I see I wasn’t clear enough. The tool I discussed generates multiple binaries and then packs all of them into a single binary. I was referring to the former.
https://github.com/ronnychevalier/cargo-multivers:
“After building the different versions, it computes a hash of each version and it filters out the duplicates (i.e., the compilations that gave the same binaries despite having different CPU features). Finally, it builds a runner that embeds one version compressed (the source) and the others as compressed binary patches to the source. For instance, when building for the target x86_64-pc-windows-msvc, by default 4 different versions will be built, filtered, compressed, and merged into a single portable binary.
When executed, the runner uncompresses and executes the version that matches the CPU features of the host.”
Hopefully (and likely) the patches will not be too large, but for 6 binary compiler flags, you’d still have 2⁶ binaries.
Yeah, but that's because of pragmatic choices to limit the scope of the tool.
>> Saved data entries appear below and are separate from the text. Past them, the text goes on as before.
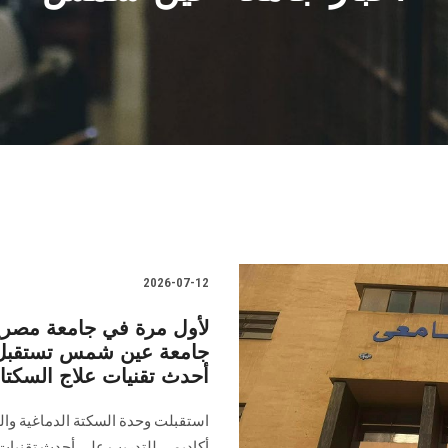
2026-07-12
لأول مرة في جامعة مصرية
جامعة عين شمس تستقبل وف
أحدث تقنيات علاج السكتا
استقبلت وحدة السكتة الدماغية وال
أكاديمي للتدريب على أحدث تقنيات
In the wider context of "I've long been surprised there isn't more multiversion stuff built right into every language compile" it's easy to imagine a compiler that can heuristically detect which functions would benefit from certain CPU features, and walk over the call graph to find locations for runtime feature detection that balance detection overhead with code duplication for the fallback functions. For example merging the feature detection of adjacent function calls, making sure feature detection is moved out of hot loops, etc.
Obviously this is much easier to imagine than to implement. And in some languages it might be made impossible by certain language features (function pointers might become tricky). But this is more or less what some people do by hand in Rust with the more manual is_x86_feature_detected macro, so there's no obvious reasons why compilers couldn't automate it in at least some languages.